#### [WRITTEN INSTRUCTION]
Please answer these questions using the passage below on the Saudi judiciary.
(a) Whose understanding of an Islamic judiciary does the book investigate?
(b) The shift in the Saudi judiciary took place largely without what?
(c) Which initiative is named as an example of continuing past efforts by Islamic jurists?

#### [SELECTED TEXT]
(begin)

This book has investigated the Saudi jurists’ understanding of an Islamic judiciary and how this understanding is reflected in the Saudi legal system, its institutions, and the courts’ practice.
I have argued that there has been a significant shift in the understanding and application of Islamic law in the Saudi judiciary over recent decades, largely without any interference from the state. Despite the Saudi government’s claims of comprehensive reform in the legal sector, I have demonstrated that many of these initiatives, including the codification of Islamic law, are a continuation of past efforts by Islamic jurists to adapt the idea of an Islamic legal system to the changing social and economic conditions in the kingdom.

(end)

#### [ENTRIES]

(begin)

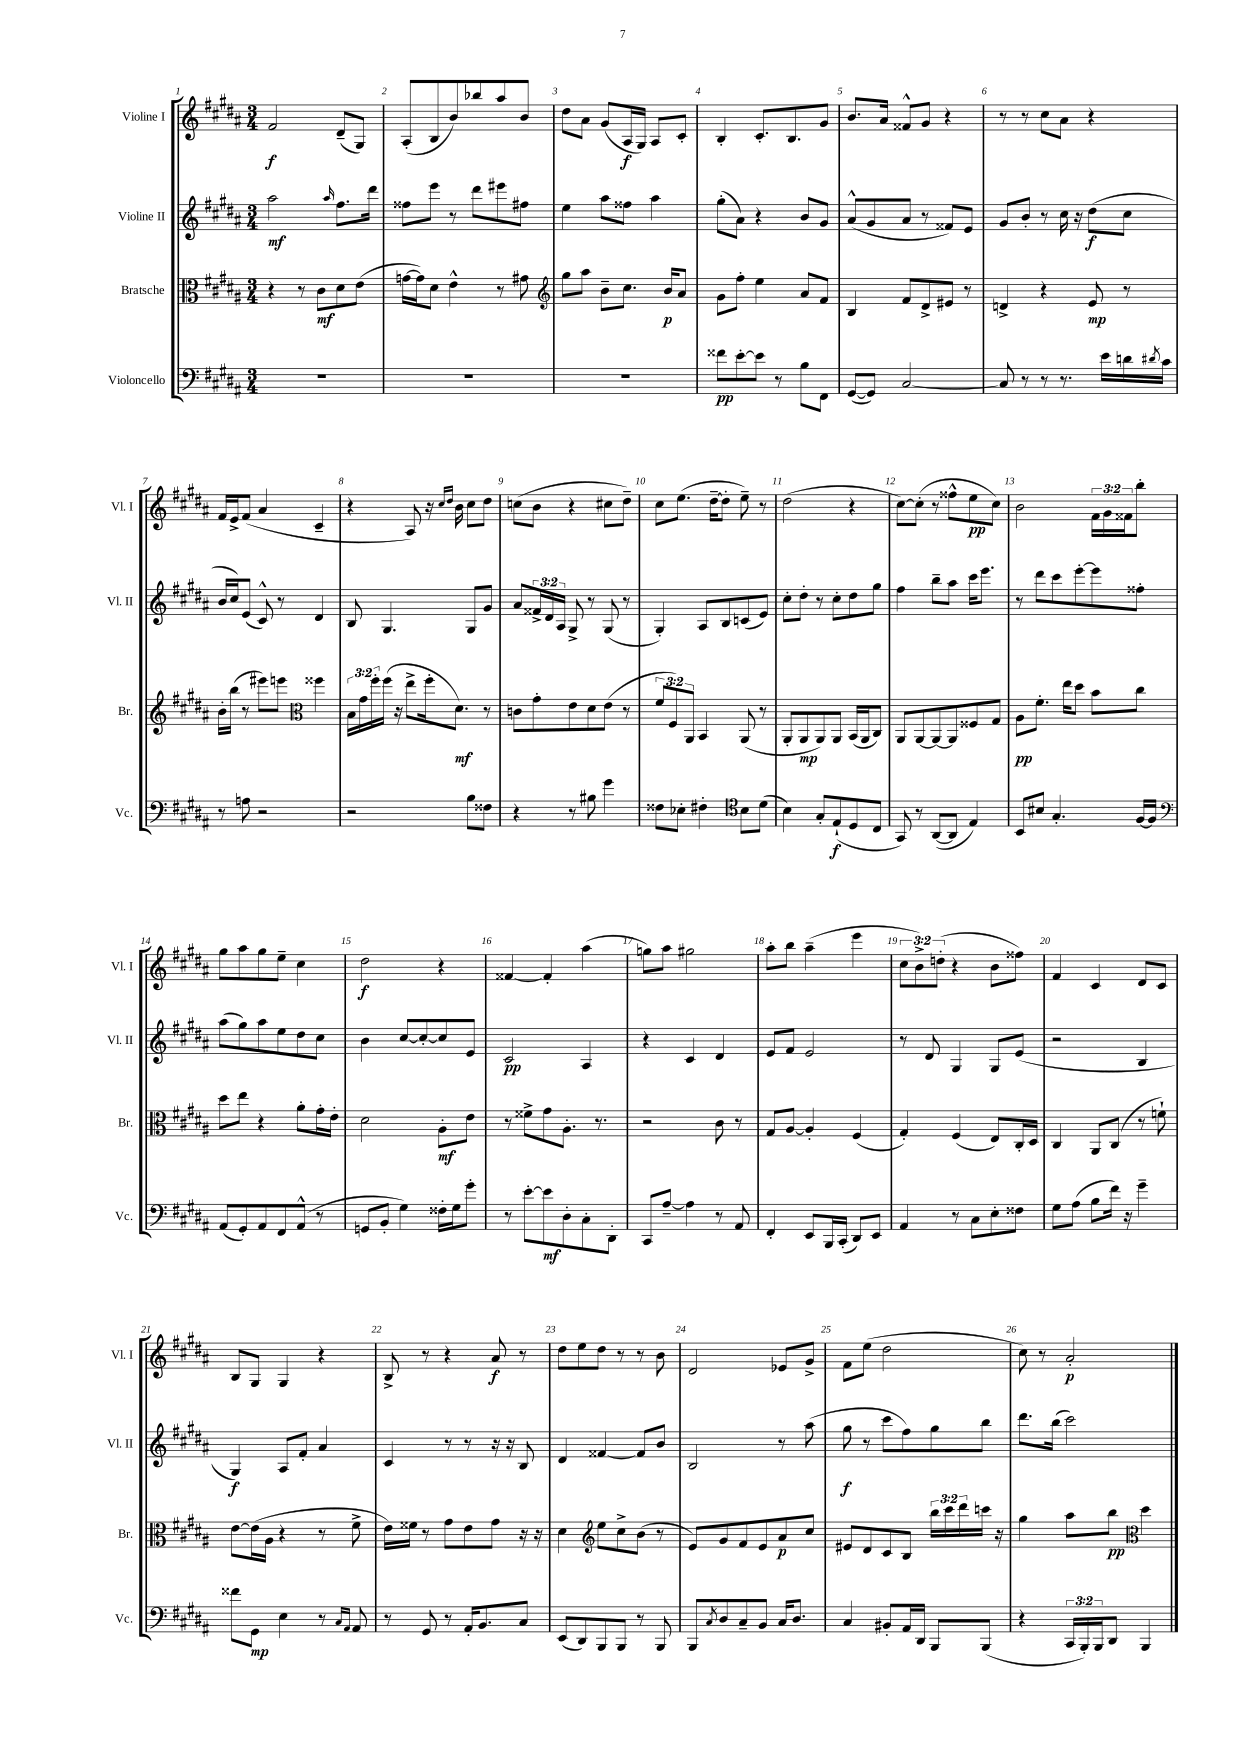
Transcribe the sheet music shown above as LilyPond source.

<<
\new StaffGroup <<
\new Staff = "s0" \with { instrumentName = "Violine I" shortInstrumentName = "Vl. I" } {
    \clef treble \key b \major \numericTimeSignature \time 3/4 \override Staff.TupletNumber.text = #tuplet-number::calc-fraction-text
    fis'2\f dis'8--( gis8) |
    ais8-.( b8 b'8) bes''8 ais''8 b'8 |
    dis''8 ais'8 gis'8( ais16\f gis16) ais8 cis'8-. |
    b4-. cis'8.-. b8. gis'8 |
    b'8. ais'16 fisis'8-^ gis'8 r4 |
    r8 r8 cis''8 ais'8 r4 |
    fis'16 e'16-> fis'8( ais'4 cis'4-- |
    r4 ais8) r16 \grace { cis''16 dis''16 } b'16 cis''8 dis''8 |
    c''8( b'8 r4 cis''8 dis''8--) |
    cis''8 e''8.( dis''16~-- dis''8-. e''8--) r8 |
    dis''2( r4 |
    cis''8~) cis''8-.( r8 fisis''8-^ e''8\pp cis''8) |
    b'2 \tuplet 3/2 { fis'16 gis'16 fisis'16 } b''8-. |
    gis''8 ais''8 gis''8 e''8-- cis''4 |
    dis''2\f r4 |
    fisis'4~ fisis'4-. ais''4( |
    g''8) ais''8 gis''2 |
    ais''8-. b''8 ais''4--( e'''4 |
    \tuplet 3/2 { cis''8 b'8->) d''8-.( } r4 b'8 fisis''8) |
    fis'4 cis'4 dis'8 cis'8 |
    b8 gis8 gis4 r4 |
    b8-> r8 r4 ais'8\f r8 |
    dis''8 e''8 dis''8 r8 r8 b'8 |
    dis'2 ees'8 gis'8-> |
    fis'8 e''8( dis''2 |
    cis''8) r8 ais'2-.\p \bar "|." |
}
\new Staff = "s1" \with { instrumentName = "Violine II" shortInstrumentName = "Vl. II" } {
    \clef treble \key b \major \numericTimeSignature \time 3/4 \override Staff.TupletNumber.text = #tuplet-number::calc-fraction-text
    ais''2\mf \grace { ais''16 } fis''8. dis'''16 |
    fisis''8 e'''8 r8 dis'''8 eis'''8 fis''8 |
    e''4 ais''8 fisis''8 ais''4 |
    gis''8-.( ais'8) r4 b'8 gis'8 |
    ais'8-^( gis'8 ais'8 r8 fisis'8) e'8 |
    gis'8 b'8-. r8 cis''16 r16 dis''8\f( cis''8 |
    b'16 cis''16) e'8( cis'8-^) r8 dis'4 |
    b8 gis4. gis8 gis'8 |
    ais'8 \tuplet 3/2 { fisis'16-> dis'16 ais16 } gis8-> r8 gis8( r8 |
    gis4-.) ais8 b8 c'8( e'8) |
    cis''8-. dis''8-. r8 cis''8-. dis''8 gis''8 |
    fis''4 b''8-- ais''8 cis'''16 e'''8. |
    r8 dis'''8 cis'''8 e'''8~-. e'''8 fisis''8-. |
    ais''8( gis''8) ais''8 e''8 dis''8 cis''8 |
    b'4 cis''8~ cis''8~-. cis''8 e'8 |
    cis'2\pp ais4 |
    r4 cis'4 dis'4 |
    e'8 fis'8 e'2 |
    r8 dis'8 gis4 gis8 e'8( |
    r2 b4 |
    gis4\f) ais8 fis'8-. ais'4 |
    cis'4 r8 r8 r16 r16 b8 |
    dis'4 fisis'4~ fisis'8 b'8 |
    b2 r8 ais''8( |
    gis''8\f r8 cis'''8 fis''8) gis''8 b''8 |
    dis'''8. b''16( cis'''2) \bar "|." |
}
\new Staff = "s2" \with { instrumentName = "Bratsche" shortInstrumentName = "Br." } {
    \clef alto \key b \major \numericTimeSignature \time 3/4 \override Staff.TupletNumber.text = #tuplet-number::calc-fraction-text
    r4 r8 cis'8\mf dis'8 e'8( |
    g'16~ g'16) dis'8 e'4-^ r8 gis'8 |
    \clef treble gis''8 ais''8 b'8-- cis''8. b'16\p ais'8 |
    gis'8 fis''8-. e''4 ais'8 fis'8 |
    b4 fis'8 dis'8-> eis'8 r8 |
    d'4-> r4 e'8\mp r8 |
    b'16-. b''16( r8 eis'''8) e'''8 \clef alto fisis''4 |
    \tuplet 3/2 { b16 gis'16 fis''16-. } fis''16( r16 e''8-> fis''16-. dis'8.\mf) r8 |
    c'8 gis'8-. e'8 dis'8 e'8( r8 |
    \tuplet 3/2 { fis'8 fis8) ais,8 } b,4 ais,8( r8 |
    ais,8-. ais,8\mp ais,8) ais,8 b,16( ais,16 cis8) |
    ais,8 ais,8~ ais,8~ ais,8 fisis8 gis8 |
    ais8\pp fis'8.-. e''16 dis''8 b'8 cis''8 |
    dis''8 e''8 r4 ais'8-. gis'16-. e'16-. |
    dis'2 ais8-.\mf e'8 |
    r8 fisis'8-> gis'8 ais8.-. r8. |
    r2 cis'8 r8 |
    gis8 ais8~ ais4-. fis4( |
    gis4-.) fis4( e8) cis16-. dis16 |
    cis4 ais,8 cis8( r8 f'8-!) |
    e'8~ e'16( ais16 r4 r8 fis'8-> |
    e'16) fisis'16 r8 gis'8 e'8 gis'8 r16 r16 |
    dis'4 \clef treble e''8 cis''8-> b'8( r8 |
    e'8) gis'8 fis'8 e'8 ais'8\p cis''8 |
    eis'8 dis'8 cis'8 b8 \tuplet 3/2 { b''16 cis'''16 dis'''16 } c'''16 r16 |
    gis''4 ais''8 b''8\pp \clef alto dis''4 \bar "|." |
}
\new Staff = "s3" \with { instrumentName = "Violoncello" shortInstrumentName = "Vc." } {
    \clef bass \key b \major \numericTimeSignature \time 3/4 \override Staff.TupletNumber.text = #tuplet-number::calc-fraction-text
    R2. |
    R2. |
    R2. |
    fisis'8\pp e'8~-. e'8 r8 b8 fis,8 |
    gis,8~( gis,8) cis2~ |
    cis8 r8 r8 r8. e'16 d'16 \acciaccatura { dis'8 } cis'16 |
    r8 a8 r2 |
    r2 b8 fisis8 |
    r4 r8 bis8 gis'4 |
    fisis8 ees8-. fis4-. \clef tenor b8 dis'8( |
    b4) gis8-. e8-!\f( dis8 cis8 |
    gis,8) r8 ais,8~( ais,8 e4) |
    b,8 bis8 gis4.-. fis16~ fis16 |
    \clef bass ais,8( gis,8-.) ais,8 fis,8 ais,8-^( r8 |
    g,8 b,8-. gis4) fisis16-. gis16 gis'8-. |
    r8 e'8~-. e'8\mf dis8-. cis8-. dis,8-. |
    cis,8 ais8~-- ais4 r8 ais,8 |
    fis,4-. e,8 b,,16 cis,16-.( dis,8) e,8 |
    ais,4 r8 cis8 e8-. fisis8 |
    gis8 ais8( b8 fis'16) r16 gis'4-- |
    fisis'8 gis,8\mp e4 r8 \grace { cis16 ais,16 } ais,8 |
    r8 gis,8 r8 ais,16-. b,8. cis8 |
    e,8( dis,8) b,,8 b,,8 r8 b,,8 |
    b,,8 \acciaccatura { cis8 } dis8 cis8-- b,8 cis16 dis8. |
    cis4 bis,8-. ais,16 dis,16 b,,8 b,,8( |
    r4 \tuplet 3/2 { cis,16 b,,16-.) b,,16 } dis,8 b,,4 \bar "|." |
}
>>
>>
\layout { \context { \Score \override BarNumber.break-visibility = ##(#f #t #t) barNumberVisibility = #all-bar-numbers-visible } }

(end)

#### [PROBLEM SOLUTION]
(a) The Saudi jurists' understanding.
(b) Interference from the state.
(c) The codification of Islamic law.